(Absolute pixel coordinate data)
○ ○ ○ ○

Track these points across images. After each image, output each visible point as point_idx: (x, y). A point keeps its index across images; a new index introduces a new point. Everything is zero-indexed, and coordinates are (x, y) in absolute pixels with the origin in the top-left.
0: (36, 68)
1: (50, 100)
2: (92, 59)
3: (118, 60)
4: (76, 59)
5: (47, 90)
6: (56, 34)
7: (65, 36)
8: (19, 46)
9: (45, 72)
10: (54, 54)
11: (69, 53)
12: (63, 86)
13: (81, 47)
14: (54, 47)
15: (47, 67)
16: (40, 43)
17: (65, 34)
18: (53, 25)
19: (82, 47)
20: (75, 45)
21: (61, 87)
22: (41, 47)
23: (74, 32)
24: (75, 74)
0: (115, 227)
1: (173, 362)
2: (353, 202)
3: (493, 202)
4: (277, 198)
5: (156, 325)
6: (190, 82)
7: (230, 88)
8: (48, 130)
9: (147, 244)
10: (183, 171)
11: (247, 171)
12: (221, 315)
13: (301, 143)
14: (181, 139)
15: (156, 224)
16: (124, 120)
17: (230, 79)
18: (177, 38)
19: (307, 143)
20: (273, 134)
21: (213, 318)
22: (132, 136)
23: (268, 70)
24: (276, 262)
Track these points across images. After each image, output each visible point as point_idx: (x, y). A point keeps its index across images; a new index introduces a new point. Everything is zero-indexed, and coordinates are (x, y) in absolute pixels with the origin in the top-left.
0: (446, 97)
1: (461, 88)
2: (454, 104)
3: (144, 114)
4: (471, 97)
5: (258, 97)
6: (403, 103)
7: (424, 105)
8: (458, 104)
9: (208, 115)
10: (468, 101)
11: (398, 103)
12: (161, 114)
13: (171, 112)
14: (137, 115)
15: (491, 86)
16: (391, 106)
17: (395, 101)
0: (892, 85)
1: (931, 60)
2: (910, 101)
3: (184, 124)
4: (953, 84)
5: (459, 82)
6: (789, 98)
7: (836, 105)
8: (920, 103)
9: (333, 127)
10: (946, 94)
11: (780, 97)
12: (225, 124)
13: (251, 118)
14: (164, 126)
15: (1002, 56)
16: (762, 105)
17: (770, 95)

○ ○ ○ ○

• _ABOUT THIS TASK_
Reproduce the listing from its first line up to and including the line with "24: (276, 262)", switching "absolute pixels" to "pixel units" and leaving everything else unchanged.

• _TASK RESPONSE_
Track these points across images. After each image, output each visible point as point_idx: (x, y). A point keeps its index across images; a new index introduces a new point. Everything is zero-indexed, and coordinates are (x, y) in pixel units with the origin in the top-left.
0: (36, 68)
1: (50, 100)
2: (92, 59)
3: (118, 60)
4: (76, 59)
5: (47, 90)
6: (56, 34)
7: (65, 36)
8: (19, 46)
9: (45, 72)
10: (54, 54)
11: (69, 53)
12: (63, 86)
13: (81, 47)
14: (54, 47)
15: (47, 67)
16: (40, 43)
17: (65, 34)
18: (53, 25)
19: (82, 47)
20: (75, 45)
21: (61, 87)
22: (41, 47)
23: (74, 32)
24: (75, 74)
0: (115, 227)
1: (173, 362)
2: (353, 202)
3: (493, 202)
4: (277, 198)
5: (156, 325)
6: (190, 82)
7: (230, 88)
8: (48, 130)
9: (147, 244)
10: (183, 171)
11: (247, 171)
12: (221, 315)
13: (301, 143)
14: (181, 139)
15: (156, 224)
16: (124, 120)
17: (230, 79)
18: (177, 38)
19: (307, 143)
20: (273, 134)
21: (213, 318)
22: (132, 136)
23: (268, 70)
24: (276, 262)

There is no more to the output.